** begin Raw records **
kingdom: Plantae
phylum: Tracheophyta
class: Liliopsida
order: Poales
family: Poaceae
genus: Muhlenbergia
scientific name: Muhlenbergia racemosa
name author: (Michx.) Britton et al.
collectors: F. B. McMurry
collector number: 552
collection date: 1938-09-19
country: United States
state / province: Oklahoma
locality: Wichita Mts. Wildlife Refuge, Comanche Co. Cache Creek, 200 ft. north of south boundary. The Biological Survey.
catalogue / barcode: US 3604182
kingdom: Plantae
** end Raw records **
Return every line of the items above verbatim, in their original order.

kingdom: Plantae
phylum: Tracheophyta
class: Liliopsida
order: Poales
family: Poaceae
genus: Muhlenbergia
scientific name: Muhlenbergia racemosa
name author: (Michx.) Britton et al.
collectors: F. B. McMurry
collector number: 552
collection date: 1938-09-19
country: United States
state / province: Oklahoma
locality: Wichita Mts. Wildlife Refuge, Comanche Co. Cache Creek, 200 ft. north of south boundary. The Biological Survey.
catalogue / barcode: US 3604182
kingdom: Plantae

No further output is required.